(Stored items)

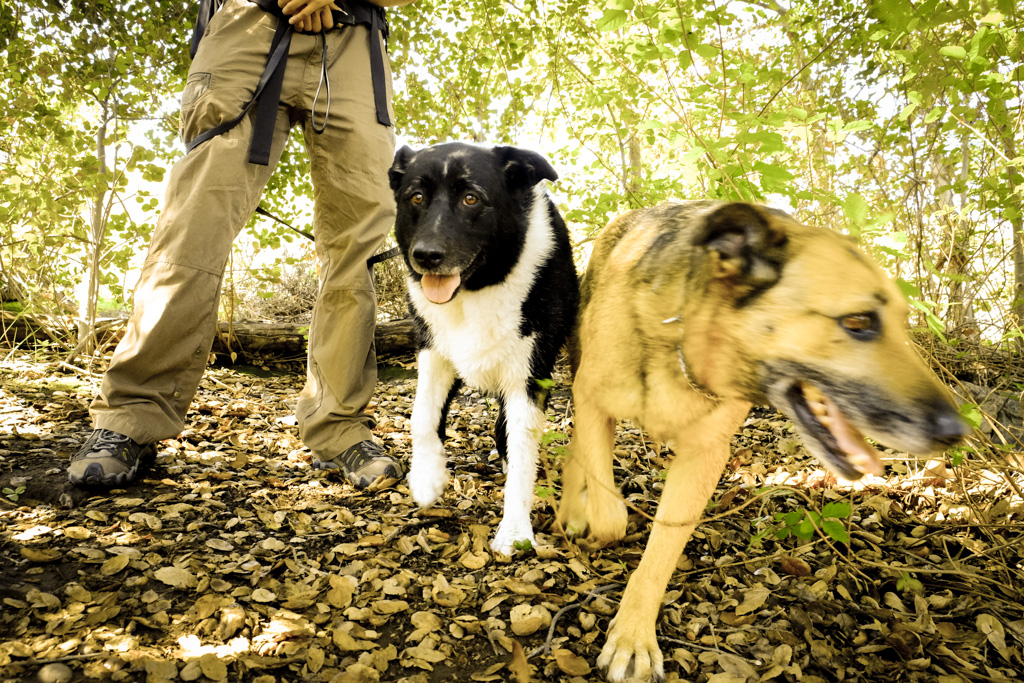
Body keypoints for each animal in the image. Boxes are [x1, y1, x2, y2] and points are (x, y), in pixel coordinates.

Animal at [388, 142, 579, 554]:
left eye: (471, 198)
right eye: (416, 197)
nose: (425, 255)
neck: (478, 288)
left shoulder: (529, 373)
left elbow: (522, 451)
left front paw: (515, 531)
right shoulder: (434, 349)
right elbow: (422, 415)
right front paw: (426, 476)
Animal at [557, 201, 969, 682]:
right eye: (858, 322)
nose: (956, 431)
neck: (683, 343)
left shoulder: (703, 457)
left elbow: (660, 553)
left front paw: (634, 636)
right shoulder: (593, 403)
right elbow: (610, 514)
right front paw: (592, 523)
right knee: (577, 453)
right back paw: (571, 511)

EXERCISE AIM –
When a line contains the string "front", copy it from the records.

OUTPUT OF THE TASK –
left front paw: (515, 531)
right front paw: (426, 476)
left front paw: (634, 636)
right front paw: (592, 523)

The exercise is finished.